Hand’s on with Nissan’s autonomous technology


Steve Rogers

I have the Nissan steering wheel loosely held between my thumbs and forefingers, my feet are placed either side of the pedals and I’m not really paying attention – yet I’m still making gentle progress around a test track.

We’re turning corners, speeding up and slowing down, all without any real input from me because just seconds into my drive, I clicked a button on the steering wheel labelled ‘Pilot’ and let Nissan’s new autonomous driving technology take over.

The system – which Nissan is quick to point out is a ‘driver aid’, not a driverless solution – will be the first to bring this technology to the masses when it debuts on the facelifted Qashqai SUV next year. It is designed to make long motorway journeys less stressful and safer by aiding the driver, and is the first step in the manufacturer’s road map to fully autonomous driving cars by 2020.
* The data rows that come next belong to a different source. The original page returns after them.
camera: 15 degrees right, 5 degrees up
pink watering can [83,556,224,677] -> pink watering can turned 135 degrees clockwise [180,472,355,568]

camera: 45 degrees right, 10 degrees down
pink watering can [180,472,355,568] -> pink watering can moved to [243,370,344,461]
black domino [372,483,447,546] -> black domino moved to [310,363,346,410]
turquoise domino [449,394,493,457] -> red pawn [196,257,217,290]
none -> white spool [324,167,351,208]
Using a camera mounted behind the rear-view mirror, and some clever processing power, ProPilot can take over in stressful traffic jams and keep you moving in a single lane at speeds of up to 62mph.

Not only does it take care of braking and acceleration but it steers for you too, keeping you in the middle of your lane and tackling bends. The system even holds you at a safe distance from the car in front or happily nips along if the road’s clear.
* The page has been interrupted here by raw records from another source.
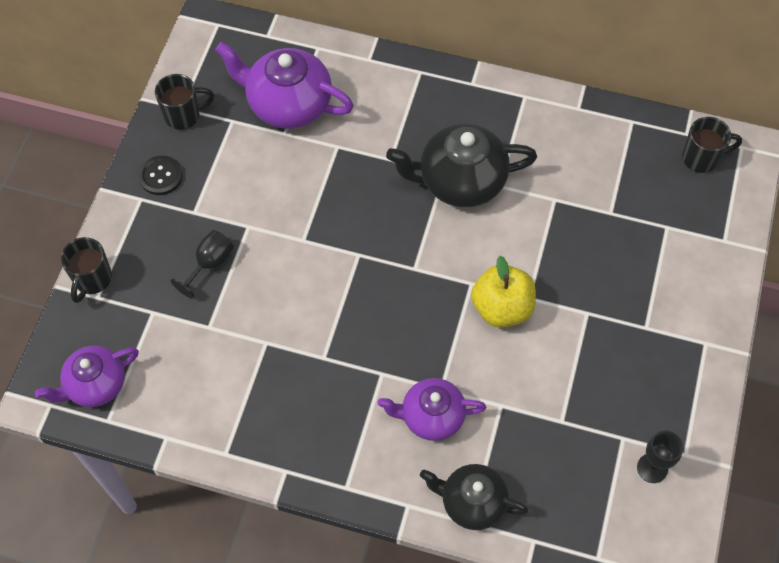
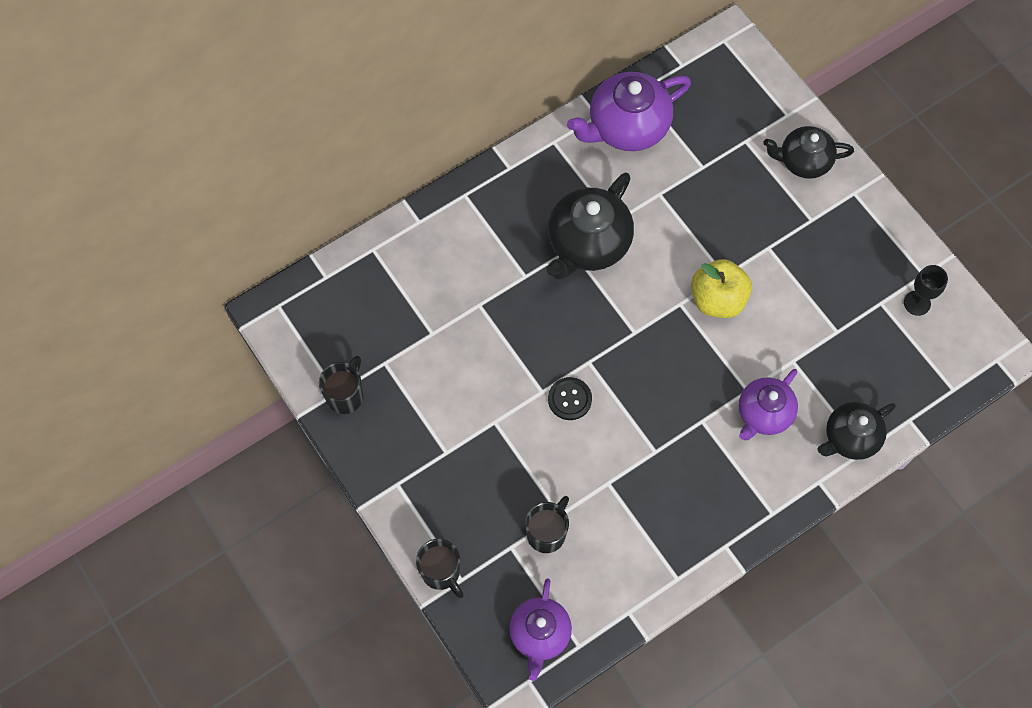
camera: 50 degrees left, 5 degrees up
black button [138,156,183,195] -> black button moved to [548,377,592,420]
black goblet [170,230,234,298] -> none
purple teapot [215,42,354,129] -> purple teapot moved to [567,72,691,151]
black mug [682,117,742,173] -> black mug moved to [525,496,569,553]
none -> black teapot [763,126,854,179]

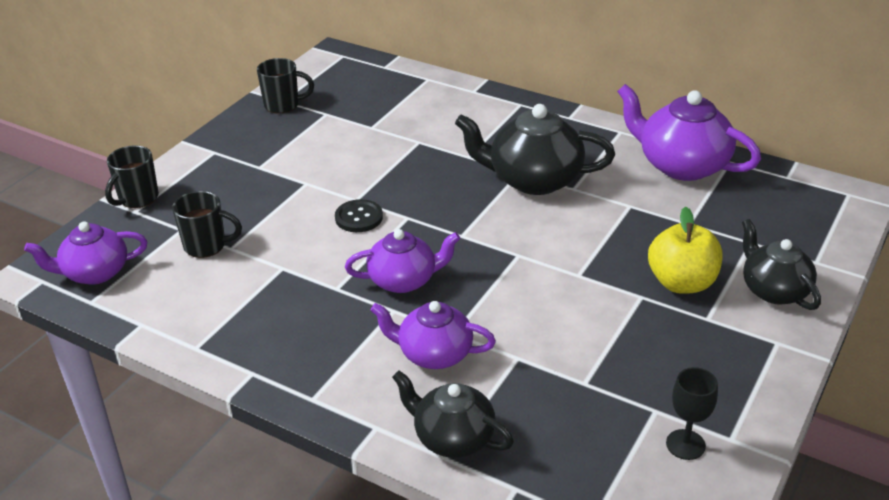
camera: 65 degrees right, 30 degrees down
yellow apple [691,259,752,318] -> yellow apple moved to [648,207,723,294]
none -> purple teapot [345,229,460,293]

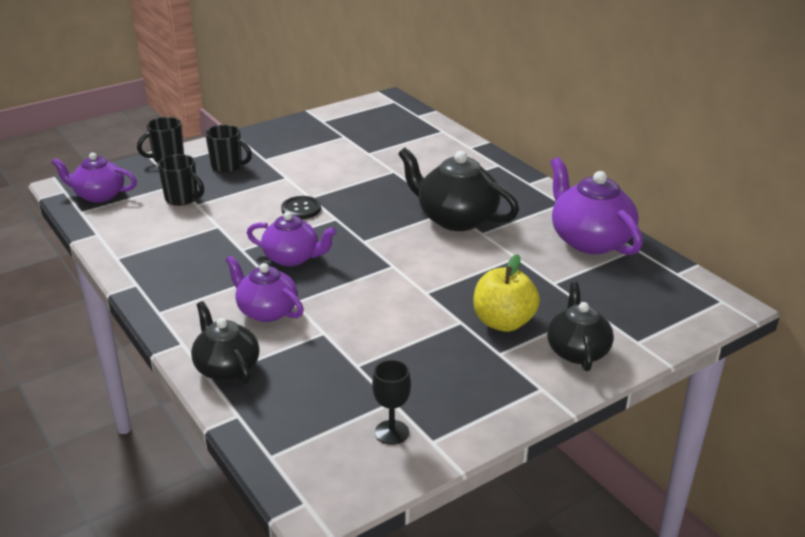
camera: 25 degrees right, 5 degrees down
black mug [257,58,314,114] -> black mug moved to [205,125,252,173]

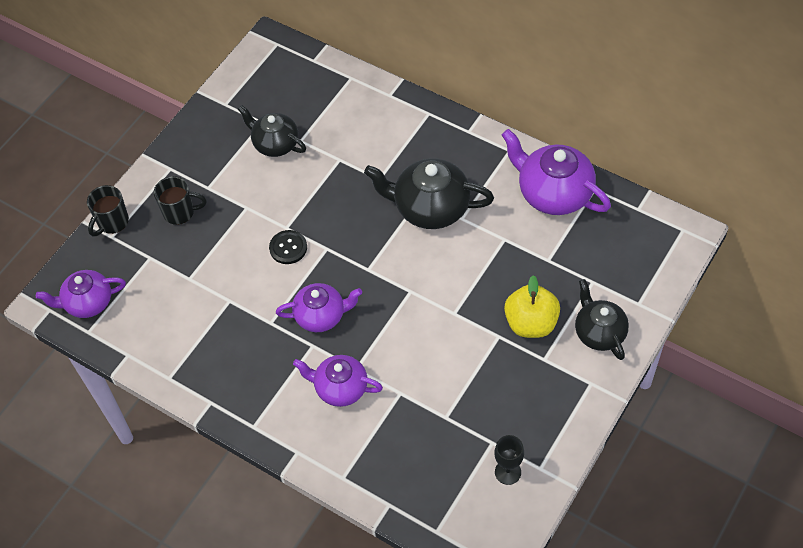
camera: 20 degrees left, 25 degrees up
black mug [158,154,204,206] -> none
black teapot [191,301,259,384] -> black teapot moved to [238,105,306,157]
Setting the system in motion is a breeze. Once you’re rolling, you simply hit the steering-wheel mounted ‘Pilot’ button to turn it on, and push ‘set’ to choose the speed you want to travel at, much like cruise control.

On our test drive loop, we followed a Nissan LEAF travelling at speeds of up to 30mph. Although you have to be touching the wheel for it to work, our test revealed just a single finger placed at any point on the wheel was enough for it to carry on working. Take your hands off completely – something you’re not allowed to do by law – and after 20 seconds, warnings start and the system stops unless you put your hands back on the wheel.

Grip the wheel and you can feel the automated steering wheel working, it’s like a force-feedback wheel you’d use while playing a driving simulator game. It certainly doesn’t feel natural.

In traffic jams, the car automatically comes to a complete stop and gets going again but only if the stop is for less than three seconds. Engineers told us that this may well be longer by the time it arrives in the UK to cope with our more sustained jams.

It wasn’t all plain sailing though. On two occasions the car drifted off unnervingly to the left of its lane, not enough to warrant intervention but enough to worry the driver nonetheless. We asked an engineer why this happened and he had no real answer, but did say tweaks would be made before it’s rolled out in Europe.

We’ve also got concerns about its maximum speed threshold. At 62mph it would be too slow to keep up with traffic on motorways, where it’s designed to be used. Hopefully a further tweak that Nissan will make before introduction in the UK will be increasing this to 70mph.

Overall, though, the ProPilot system is impressive. It’ll bring technology that’s usually the preserve of luxury cars to the masses, making its debut on top-spec Qashqais costing less than £30,000. Whether the driving public are ready to accept its capabilities – and its limitations – just yet, remains to be seen.